§ **REQUEST**
Rewrite the lines of every entry, putting "vernacular name" wherever "common name" appears and leaving everything else as it is.

§ **LISTING**
----------

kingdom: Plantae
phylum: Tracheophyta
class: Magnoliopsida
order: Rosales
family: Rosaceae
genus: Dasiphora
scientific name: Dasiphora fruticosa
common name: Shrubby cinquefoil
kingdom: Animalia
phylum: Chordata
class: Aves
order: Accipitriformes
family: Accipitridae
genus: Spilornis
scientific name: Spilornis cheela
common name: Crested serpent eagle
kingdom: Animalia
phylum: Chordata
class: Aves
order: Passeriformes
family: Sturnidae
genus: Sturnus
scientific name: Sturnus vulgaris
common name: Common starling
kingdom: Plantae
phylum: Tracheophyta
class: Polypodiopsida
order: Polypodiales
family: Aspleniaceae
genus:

----------

§ **SOLUTION TO THIS TASK**
kingdom: Plantae
phylum: Tracheophyta
class: Magnoliopsida
order: Rosales
family: Rosaceae
genus: Dasiphora
scientific name: Dasiphora fruticosa
vernacular name: Shrubby cinquefoil
kingdom: Animalia
phylum: Chordata
class: Aves
order: Accipitriformes
family: Accipitridae
genus: Spilornis
scientific name: Spilornis cheela
vernacular name: Crested serpent eagle
kingdom: Animalia
phylum: Chordata
class: Aves
order: Passeriformes
family: Sturnidae
genus: Sturnus
scientific name: Sturnus vulgaris
vernacular name: Common starling
kingdom: Plantae
phylum: Tracheophyta
class: Polypodiopsida
order: Polypodiales
family: Aspleniaceae
genus:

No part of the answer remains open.